Only a small portion of the opera is seen onstage, in which Don Juan (played by leading tenor Ubaldo Piangi) and his servant, Passarino, make plans for Don Juan's seduction of the maiden Aminta (Christine). The idea is to interchange identities. Don Juan, dressed as Passarino, will make Aminta's acquaintance and take dinner with her. Passarino, pretending to be Don Juan, will announce his return later, prompting the other "Passarino" to suggest that Aminta hide with him in a bedroom to avoid being found. As soon as Piangi slips into a hiding place to await the start of the scene, he is quietly strangled by the Phantom, who takes his place and sings "The Point of No Return" with Christine before declaring his love in front of the whole audience. The opera breaks up into chaos when she exposes his horribly deformed face and Piangi's body is found, leading to the finale of the musical ("Down Once More"/"Track Down This Murderer").
In the film adaptation of the musical, the audience at the opera house is seen recoiling in shock at the jarring discordance and staging of Don Juan Triumphant, which is very different from the traditional opera stagings they are used to. The costumes of the actors are also more sexualized[original research?] than that in the stage show – far more form-flattering and tighter. Christine's dress for example changes from the low cut pink dress of the show to a sleeveless Spanish-style dress, complete with a flower in her hair. The Phantom's costume as well has varied considerably. In the show when he reappears playing the part of Don Juan his entire face and body are covered with a cloak and hood. In the film he performs the number in a red toreador outfit and black eye mask which in turn alerts Christine and the audience to the fact that it is the Phantom singing to her immediately. In the show, where Christine comes to the moment of realization varies depending upon the performer. In some performances the Phantom places his hands in front of Christine's face/eyes a gesture he did in Music of Night, which alarms her. In other versions, Christine feels the Phantom's mask, under his cloak, upon touching his face.
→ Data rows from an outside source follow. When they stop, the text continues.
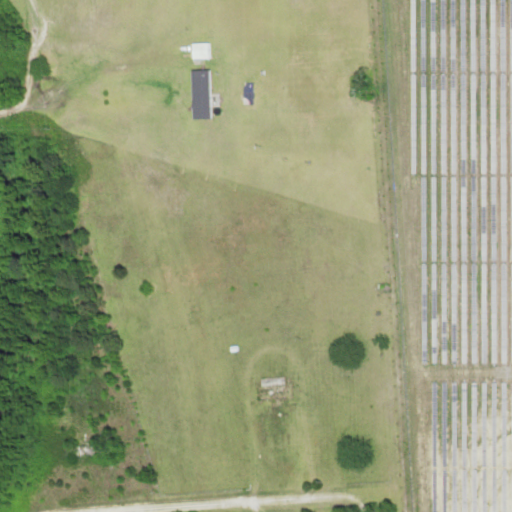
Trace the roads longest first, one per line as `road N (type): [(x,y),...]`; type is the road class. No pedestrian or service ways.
road 1 (residential): [(150,511),(347,497)]
road 2 (residential): [(32,0),(28,91),(0,113)]
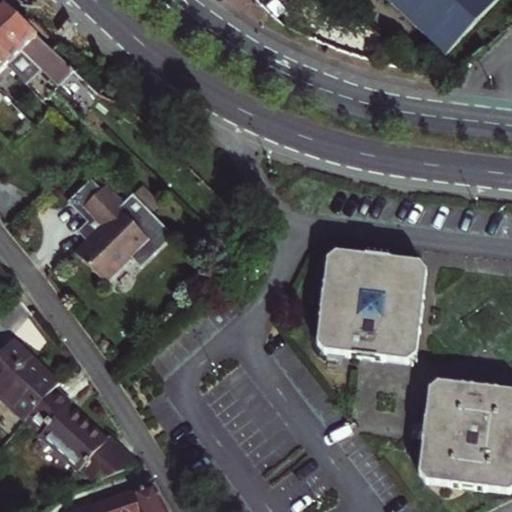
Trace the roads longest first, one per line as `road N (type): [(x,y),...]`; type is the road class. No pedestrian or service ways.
road 1 (secondary): [(91,0),(188,83),(241,112),(354,153),(511,175)]
road 2 (secondary): [(511,126),(396,110),(309,85),(261,63),(174,0)]
road 3 (residential): [(0,235),(116,396),(184,511)]
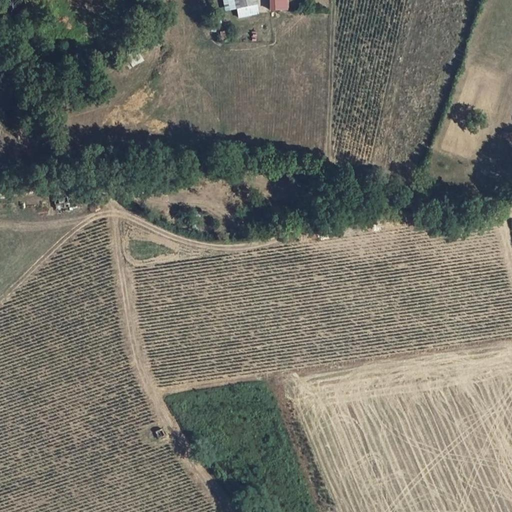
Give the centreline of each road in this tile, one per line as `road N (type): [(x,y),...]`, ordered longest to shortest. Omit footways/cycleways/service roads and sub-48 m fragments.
road 1 (track): [(0,196),(90,194),(152,226),(231,248),(511,210)]
road 2 (track): [(230,511),(177,442),(138,367),(115,208)]
road 3 (track): [(0,300),(75,228),(115,208)]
She reacts accordingly.
In other works
In Susan Kay's 1990 novel Phantom, it is mentioned that it was a piece solely based on passion and anger, as Erik's (the Phantom) childhood gypsy captor sardonically nicknamed him "Don Juan". When Christine hears Erik playing it, he remarks, "I raped her with my music."
In Nicholas Meyer's 1993 novel The Canary Trainer, Sherlock Holmes attempts to recover the Phantom's copy of Don Juan Triumphant from beneath the Paris Opera, but is unable to locate it. He states that based on the portions he heard, it was a masterpiece, but admits that he may have got (uncharacteristically) caught up in the emotion of the moment, and that it may not have been so great after all.
In Frederick Forsyth's 1999 novel The Phantom of Manhattan, which is a sequel to the musical, it is stated that Don Juan Triumphant was never performed again after its debut performance in the musical. During the novel, Erik composes a second play for Christine to perform, The Angel of Shiloh, about a love triangle between a Virginian plantation-owner's daughter, a deformed Connecticut officer, and a Virginian cavalryman set during the Battle of Shiloh during the American Civil War.